Molecular modelling of the effect of loading rate on elastic properties of CNT-polyethylene nanocomposite and its interface

Abstract

Polymer composites reinforced by carbon nanotubes (CNTs) are so attractive for many mechanical applications due to their higher strength and elastic modulus than those of polymer itself. Besides the mechanical performance of CNTs being superior, another main reason is related to the CNT-polymer interface. The interface at nanoscale level plays a key role of load transfer. These kind of polymeric materials are highly sensitive to temperature and loading rates (or strain rates), and further as the matrix with nanoparticle additives, the mechanical properties of the composite have also been found to be strongly dependent on temperature and loading rates. In this paper, specifically for the CNT-reinforced polyethylene nanocomposite, we studied the effect of loading rates on the elastic properties of the nanocomposite and its CNT-polyethylene interface by molecular dynamics (MD) modelling. Our simulated results are well agreed with the ones that are calculated on the rule-of-mixtures (ROM) and from other publications.

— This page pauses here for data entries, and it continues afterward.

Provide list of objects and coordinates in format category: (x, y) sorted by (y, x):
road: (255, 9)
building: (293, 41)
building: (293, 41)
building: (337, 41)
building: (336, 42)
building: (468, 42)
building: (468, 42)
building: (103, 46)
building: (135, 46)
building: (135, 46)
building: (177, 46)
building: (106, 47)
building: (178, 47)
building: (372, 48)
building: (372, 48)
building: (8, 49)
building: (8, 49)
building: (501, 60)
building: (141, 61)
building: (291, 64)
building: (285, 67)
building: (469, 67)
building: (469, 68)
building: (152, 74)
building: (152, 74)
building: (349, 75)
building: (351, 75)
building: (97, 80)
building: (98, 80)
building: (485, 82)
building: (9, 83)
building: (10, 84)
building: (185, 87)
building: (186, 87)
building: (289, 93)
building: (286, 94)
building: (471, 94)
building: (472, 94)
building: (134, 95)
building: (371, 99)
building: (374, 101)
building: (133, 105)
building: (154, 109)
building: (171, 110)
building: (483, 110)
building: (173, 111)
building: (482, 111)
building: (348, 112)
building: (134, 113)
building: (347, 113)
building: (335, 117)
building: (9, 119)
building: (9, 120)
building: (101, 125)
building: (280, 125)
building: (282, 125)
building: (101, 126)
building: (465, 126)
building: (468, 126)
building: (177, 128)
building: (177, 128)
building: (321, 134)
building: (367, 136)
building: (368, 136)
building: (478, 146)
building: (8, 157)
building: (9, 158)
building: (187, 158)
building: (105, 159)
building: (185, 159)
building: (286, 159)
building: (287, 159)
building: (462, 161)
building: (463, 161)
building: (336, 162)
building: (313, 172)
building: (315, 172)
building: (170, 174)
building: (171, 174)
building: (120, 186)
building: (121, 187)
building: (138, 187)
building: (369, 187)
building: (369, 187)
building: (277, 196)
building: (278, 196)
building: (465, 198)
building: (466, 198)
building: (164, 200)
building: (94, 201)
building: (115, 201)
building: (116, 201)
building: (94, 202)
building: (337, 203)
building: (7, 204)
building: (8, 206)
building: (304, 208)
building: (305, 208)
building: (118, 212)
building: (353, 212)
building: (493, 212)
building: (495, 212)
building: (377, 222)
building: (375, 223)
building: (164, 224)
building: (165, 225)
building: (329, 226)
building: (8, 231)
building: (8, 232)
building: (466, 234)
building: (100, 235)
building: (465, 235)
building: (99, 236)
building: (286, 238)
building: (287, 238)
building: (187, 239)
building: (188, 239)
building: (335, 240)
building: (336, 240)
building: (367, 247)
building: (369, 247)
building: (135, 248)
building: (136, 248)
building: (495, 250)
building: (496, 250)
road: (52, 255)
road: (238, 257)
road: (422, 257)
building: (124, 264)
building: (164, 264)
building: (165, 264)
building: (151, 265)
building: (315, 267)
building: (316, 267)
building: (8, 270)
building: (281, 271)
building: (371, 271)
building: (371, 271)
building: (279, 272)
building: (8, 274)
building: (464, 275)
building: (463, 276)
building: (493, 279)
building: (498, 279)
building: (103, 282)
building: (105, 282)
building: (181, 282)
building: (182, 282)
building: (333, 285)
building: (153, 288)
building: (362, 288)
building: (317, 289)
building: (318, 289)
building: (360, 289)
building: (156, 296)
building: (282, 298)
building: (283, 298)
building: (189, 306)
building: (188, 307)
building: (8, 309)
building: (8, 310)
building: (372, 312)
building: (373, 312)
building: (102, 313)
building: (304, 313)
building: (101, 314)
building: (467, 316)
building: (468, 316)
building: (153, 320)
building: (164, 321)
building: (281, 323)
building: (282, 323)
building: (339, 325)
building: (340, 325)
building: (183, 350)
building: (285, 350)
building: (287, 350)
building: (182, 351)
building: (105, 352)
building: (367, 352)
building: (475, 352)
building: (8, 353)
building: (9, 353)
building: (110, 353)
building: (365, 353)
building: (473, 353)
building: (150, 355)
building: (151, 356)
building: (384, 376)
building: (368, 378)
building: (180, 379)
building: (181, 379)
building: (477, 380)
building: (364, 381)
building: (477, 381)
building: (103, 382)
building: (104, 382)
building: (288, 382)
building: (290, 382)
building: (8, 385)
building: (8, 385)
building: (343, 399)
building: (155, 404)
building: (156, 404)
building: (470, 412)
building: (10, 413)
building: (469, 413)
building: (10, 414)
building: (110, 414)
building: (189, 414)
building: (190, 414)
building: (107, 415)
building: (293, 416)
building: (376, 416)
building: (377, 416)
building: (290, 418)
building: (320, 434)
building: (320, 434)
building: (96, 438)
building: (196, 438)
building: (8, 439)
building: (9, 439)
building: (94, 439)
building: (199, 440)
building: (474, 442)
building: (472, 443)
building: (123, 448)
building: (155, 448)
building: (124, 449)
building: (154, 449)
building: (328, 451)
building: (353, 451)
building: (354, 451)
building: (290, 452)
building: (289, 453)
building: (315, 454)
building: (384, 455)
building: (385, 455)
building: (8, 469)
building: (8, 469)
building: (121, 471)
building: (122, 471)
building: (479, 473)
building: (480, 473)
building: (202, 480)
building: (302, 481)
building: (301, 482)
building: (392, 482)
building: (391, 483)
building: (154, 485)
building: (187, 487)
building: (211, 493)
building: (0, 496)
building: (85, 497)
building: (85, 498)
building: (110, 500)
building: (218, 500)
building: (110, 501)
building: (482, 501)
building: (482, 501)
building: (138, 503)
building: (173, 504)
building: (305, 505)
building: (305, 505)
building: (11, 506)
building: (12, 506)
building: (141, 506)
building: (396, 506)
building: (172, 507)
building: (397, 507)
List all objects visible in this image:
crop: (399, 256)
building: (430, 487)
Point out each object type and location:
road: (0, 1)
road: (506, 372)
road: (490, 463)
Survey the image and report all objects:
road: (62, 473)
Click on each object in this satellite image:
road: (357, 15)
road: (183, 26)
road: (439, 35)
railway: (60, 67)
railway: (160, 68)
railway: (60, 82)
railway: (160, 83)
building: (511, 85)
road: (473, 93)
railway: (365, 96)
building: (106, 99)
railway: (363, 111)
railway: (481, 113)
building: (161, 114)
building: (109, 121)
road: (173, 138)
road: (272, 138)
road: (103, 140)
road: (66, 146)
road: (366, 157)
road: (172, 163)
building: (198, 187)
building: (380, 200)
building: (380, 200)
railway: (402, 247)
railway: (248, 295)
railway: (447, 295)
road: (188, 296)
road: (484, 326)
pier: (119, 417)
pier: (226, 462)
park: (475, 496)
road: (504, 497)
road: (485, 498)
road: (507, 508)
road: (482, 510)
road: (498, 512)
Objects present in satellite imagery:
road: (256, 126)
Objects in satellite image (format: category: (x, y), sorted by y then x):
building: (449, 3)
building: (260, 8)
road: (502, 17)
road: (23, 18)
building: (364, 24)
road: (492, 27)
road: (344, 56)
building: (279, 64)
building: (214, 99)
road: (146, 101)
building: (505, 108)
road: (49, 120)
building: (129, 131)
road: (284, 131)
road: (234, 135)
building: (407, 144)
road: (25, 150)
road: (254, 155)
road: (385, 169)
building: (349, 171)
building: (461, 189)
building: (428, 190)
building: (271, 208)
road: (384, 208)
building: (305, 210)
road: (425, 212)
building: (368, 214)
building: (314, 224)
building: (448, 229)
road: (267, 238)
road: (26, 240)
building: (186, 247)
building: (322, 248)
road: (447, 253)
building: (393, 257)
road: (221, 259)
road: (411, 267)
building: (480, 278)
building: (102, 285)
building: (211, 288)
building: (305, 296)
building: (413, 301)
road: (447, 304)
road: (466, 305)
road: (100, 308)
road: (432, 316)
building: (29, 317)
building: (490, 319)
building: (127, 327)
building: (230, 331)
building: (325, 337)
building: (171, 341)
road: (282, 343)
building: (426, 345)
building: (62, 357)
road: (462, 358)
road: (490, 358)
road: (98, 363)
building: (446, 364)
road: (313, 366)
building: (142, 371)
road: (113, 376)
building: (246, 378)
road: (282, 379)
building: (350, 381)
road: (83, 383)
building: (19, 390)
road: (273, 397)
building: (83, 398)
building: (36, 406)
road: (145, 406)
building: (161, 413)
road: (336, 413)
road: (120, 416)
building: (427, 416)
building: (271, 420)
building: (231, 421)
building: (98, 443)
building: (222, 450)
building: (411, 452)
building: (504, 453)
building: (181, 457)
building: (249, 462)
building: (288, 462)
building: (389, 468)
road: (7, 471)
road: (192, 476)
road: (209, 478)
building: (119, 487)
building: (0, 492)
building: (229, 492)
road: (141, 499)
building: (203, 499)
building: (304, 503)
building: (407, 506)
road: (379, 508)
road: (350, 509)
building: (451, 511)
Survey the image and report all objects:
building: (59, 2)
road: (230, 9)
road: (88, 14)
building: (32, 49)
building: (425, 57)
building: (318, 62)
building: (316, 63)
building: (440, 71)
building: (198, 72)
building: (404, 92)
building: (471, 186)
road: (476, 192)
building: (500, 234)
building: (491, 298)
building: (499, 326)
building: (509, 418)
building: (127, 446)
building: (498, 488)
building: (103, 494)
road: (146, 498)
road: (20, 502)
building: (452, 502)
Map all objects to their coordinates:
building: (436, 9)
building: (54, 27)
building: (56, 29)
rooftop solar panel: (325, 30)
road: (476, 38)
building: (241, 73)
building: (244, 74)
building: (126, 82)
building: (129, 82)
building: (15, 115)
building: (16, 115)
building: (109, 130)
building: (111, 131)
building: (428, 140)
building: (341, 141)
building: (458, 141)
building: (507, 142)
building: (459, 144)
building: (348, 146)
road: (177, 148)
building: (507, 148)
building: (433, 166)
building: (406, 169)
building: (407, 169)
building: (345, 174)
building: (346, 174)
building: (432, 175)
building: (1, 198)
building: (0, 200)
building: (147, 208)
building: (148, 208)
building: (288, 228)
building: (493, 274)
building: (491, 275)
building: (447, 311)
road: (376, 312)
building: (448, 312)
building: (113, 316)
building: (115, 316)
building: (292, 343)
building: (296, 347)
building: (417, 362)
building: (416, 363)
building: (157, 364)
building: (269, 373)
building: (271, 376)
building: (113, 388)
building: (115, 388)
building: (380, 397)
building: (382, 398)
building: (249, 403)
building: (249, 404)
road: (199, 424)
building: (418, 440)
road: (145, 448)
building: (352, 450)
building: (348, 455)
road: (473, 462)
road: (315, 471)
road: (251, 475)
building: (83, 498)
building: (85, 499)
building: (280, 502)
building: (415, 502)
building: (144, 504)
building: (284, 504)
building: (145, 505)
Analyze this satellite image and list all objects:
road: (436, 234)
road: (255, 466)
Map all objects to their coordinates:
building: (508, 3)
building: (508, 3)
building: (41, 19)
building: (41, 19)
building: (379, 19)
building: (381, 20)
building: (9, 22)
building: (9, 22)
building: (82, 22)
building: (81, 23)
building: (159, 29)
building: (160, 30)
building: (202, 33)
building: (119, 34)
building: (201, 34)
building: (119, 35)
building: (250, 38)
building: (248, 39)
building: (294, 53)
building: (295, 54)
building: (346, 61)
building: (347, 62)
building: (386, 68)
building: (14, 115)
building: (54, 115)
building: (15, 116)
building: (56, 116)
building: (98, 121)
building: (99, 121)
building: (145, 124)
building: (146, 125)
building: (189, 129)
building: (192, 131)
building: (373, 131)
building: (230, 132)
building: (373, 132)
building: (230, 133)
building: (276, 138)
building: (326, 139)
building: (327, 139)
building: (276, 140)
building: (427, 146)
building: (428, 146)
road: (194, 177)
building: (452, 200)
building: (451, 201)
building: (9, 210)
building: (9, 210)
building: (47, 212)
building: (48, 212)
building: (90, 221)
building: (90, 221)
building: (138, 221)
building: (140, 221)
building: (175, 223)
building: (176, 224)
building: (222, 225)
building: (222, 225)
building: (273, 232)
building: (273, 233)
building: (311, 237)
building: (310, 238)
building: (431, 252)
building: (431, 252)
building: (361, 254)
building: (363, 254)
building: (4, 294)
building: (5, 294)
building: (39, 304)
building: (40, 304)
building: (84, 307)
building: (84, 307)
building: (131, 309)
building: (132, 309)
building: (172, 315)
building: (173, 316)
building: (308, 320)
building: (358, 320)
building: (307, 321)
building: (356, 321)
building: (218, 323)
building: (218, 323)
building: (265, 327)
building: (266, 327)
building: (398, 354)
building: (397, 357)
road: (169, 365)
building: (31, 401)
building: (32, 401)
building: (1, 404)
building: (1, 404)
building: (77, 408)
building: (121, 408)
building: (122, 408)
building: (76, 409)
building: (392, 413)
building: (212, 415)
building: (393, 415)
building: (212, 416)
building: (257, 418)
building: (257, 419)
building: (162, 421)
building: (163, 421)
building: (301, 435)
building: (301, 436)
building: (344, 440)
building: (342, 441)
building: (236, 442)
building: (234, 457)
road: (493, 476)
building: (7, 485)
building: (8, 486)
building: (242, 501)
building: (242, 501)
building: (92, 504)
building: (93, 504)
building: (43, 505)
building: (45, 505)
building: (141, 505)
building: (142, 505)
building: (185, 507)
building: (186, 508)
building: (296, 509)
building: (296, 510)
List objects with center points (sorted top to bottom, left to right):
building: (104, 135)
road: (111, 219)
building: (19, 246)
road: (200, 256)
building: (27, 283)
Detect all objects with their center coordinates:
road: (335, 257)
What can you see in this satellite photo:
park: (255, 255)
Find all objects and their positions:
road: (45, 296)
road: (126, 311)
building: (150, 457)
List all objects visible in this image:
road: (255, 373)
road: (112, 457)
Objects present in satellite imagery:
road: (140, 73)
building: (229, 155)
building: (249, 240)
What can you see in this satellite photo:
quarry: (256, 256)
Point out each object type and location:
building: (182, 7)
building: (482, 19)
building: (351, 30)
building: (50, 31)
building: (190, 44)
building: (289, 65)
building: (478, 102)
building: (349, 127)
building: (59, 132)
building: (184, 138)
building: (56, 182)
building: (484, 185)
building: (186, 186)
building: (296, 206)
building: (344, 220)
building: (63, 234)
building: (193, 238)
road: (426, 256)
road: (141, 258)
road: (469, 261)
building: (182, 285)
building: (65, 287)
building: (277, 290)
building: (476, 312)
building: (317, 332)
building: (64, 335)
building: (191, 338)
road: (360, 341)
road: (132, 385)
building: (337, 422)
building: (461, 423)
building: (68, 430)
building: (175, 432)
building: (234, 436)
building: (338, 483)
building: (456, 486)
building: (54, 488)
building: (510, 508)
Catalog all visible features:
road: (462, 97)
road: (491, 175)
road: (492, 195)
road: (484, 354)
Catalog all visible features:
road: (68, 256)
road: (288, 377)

The results show that higher loading rates lead to larger stress and Young’s modulus of the nanocomposite. And on the atomistic model with taking account of the CNT-polyethylene interface, we found that the interface thickness is independent on loading rates, while its interaction energy and Young’s modulus are related to selected CNTs, and dependent on loading rates. Both of them reach the largest value when the CNTs with the highest aspect ratios (correspondingly the highest specific surface areas) are selected and the nanocomposite being under the fastest loading rate. These results are very valuable for deeply understanding the elastic properties of CNT-polyethylene nanocomposites and their microstructural design.